Dalam video berdurasi singkat yang viral tersebut, pria itu diduga sedang menyeret wanita di pinggir jalan raya. Bahkan pelaku tampak sambil marah-marah hingga sempat memukul korban.
Hingga kini, pelaku berhasil ditangkap polisi setelah mendapatkan laporan terkait adanya aksi dugaan penganiayaan terhadap wanita di pinggir jalan.
Kanit PPA Satreskrim Polres Pelabuhan Belawan, Ipda Anci Sinaga mengungkap identitas pria tersebut berinisial EFS (21) sebagai sopir angkutan umum (angkot). Pelaku juga merupakan pacar korban inisial EW (23).
"Pelaku bekerja membawa angkutan umum," ujar Anci, Kamis (20/8/2026).
Lebih lanjut, Anci menjelaskan motif peristiwa dugaan penganiayaan yang dilakukan EFS. Saat itu pelaku sedang bekerja sebagai sopir angkot.
Di tengah itu, hubungan keduanya mendadak tegang akibat kecurigaan dugaan perselingkuhan. Pelaku pun geram apabila korban memiliki pria lain.
"Pelaku terpancing emosi karena tuduh korban berselingkuh," terang Anci.
Emomsi pelaku memicu pertengkaran hebat di pinggir Jalan KL Yos Sudarso, Kecamatan Medan Belawan, Minggu (16/8/2026) malam. Keduanya bahkan sempat saling adu mulut hingga berujung aksi penganiayaan.
"Pelaku dan korban cekcok mulut. Lalu terjadilah penyeretan yang dilakukan pelaku dengan korban seperti yang viral di media sosial," jelasnya.
Pria yang Seret Pacar di Pinggir Jalan Medan Ditangkap- Polres Pelabuhan Belawan
Kejadian ini terekam dalam sebuah video viral di media sosial.
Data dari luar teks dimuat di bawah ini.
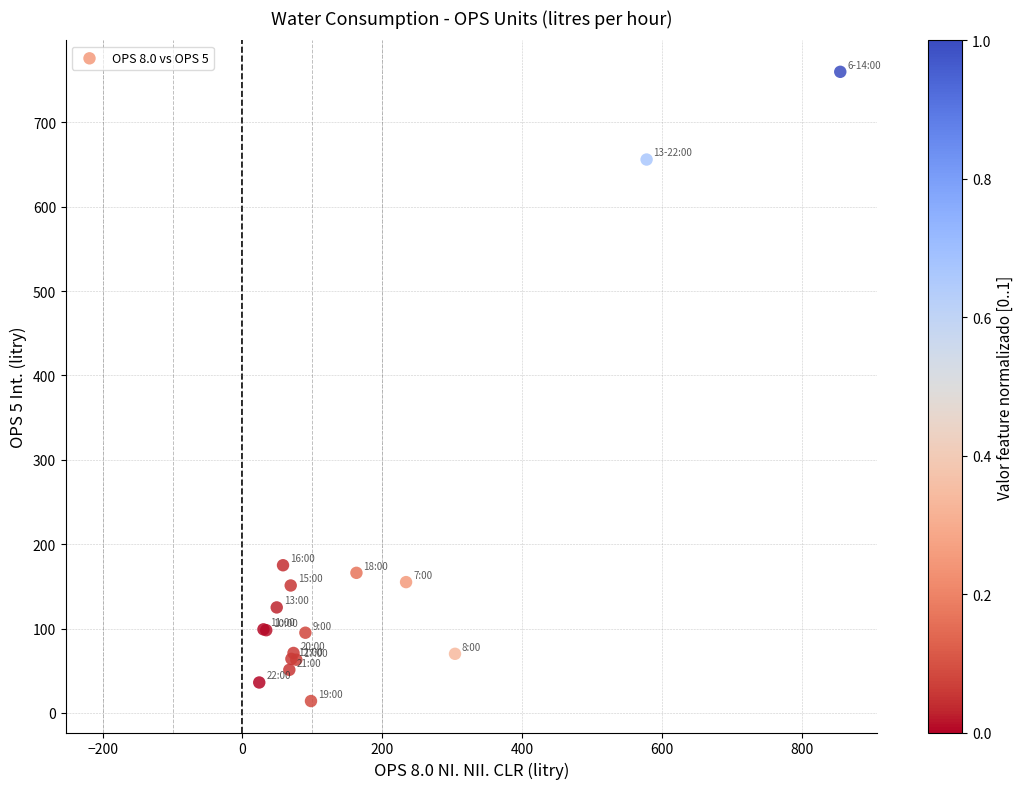

What Y value in the scatter plot is closest to 387?

175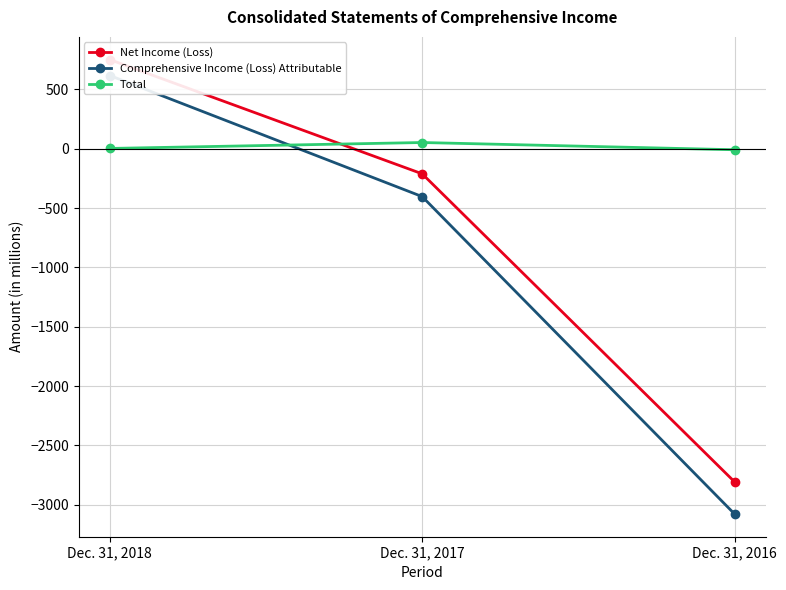

Is the value of Comprehensive Income (Loss) Attributable at Dec. 31, 2018 greater than the value of Total at Dec. 31, 2017?

Yes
Hal tersebut mendorong pihak kepolisian langsung menangkap pelaku pada Selasa (18/8/2026) dini hari.
Kabar penangkapan pelaku diungkap langsung oleh Kasat Reskrim Polres Pelabuhan Belawan, AKP Agus Purnomo. Sebab, polisi dengan cepat melakukan penyelidikan sehingga berhasil meringkus EFS.
"Petugas berhasil mengamankan EFS yang diduga sebagai pelaku penganiayaan terhadap korban EW," ungkap Agus.
Dari hasil pemeriksaan, pelaku menyampaikan pengakuan bahwa dirinya tidak menafikkan kejadian viral tersebut. Ia tidak membantah dirinya menjambak hingga menyeret korban.
Penyebab pelaku diduga melakukan aksi kekerasan tersebut dipicu karena emosi. Ia juga membalikkan kecurigaannya bahwa korban berselingkuh dengan pria lain.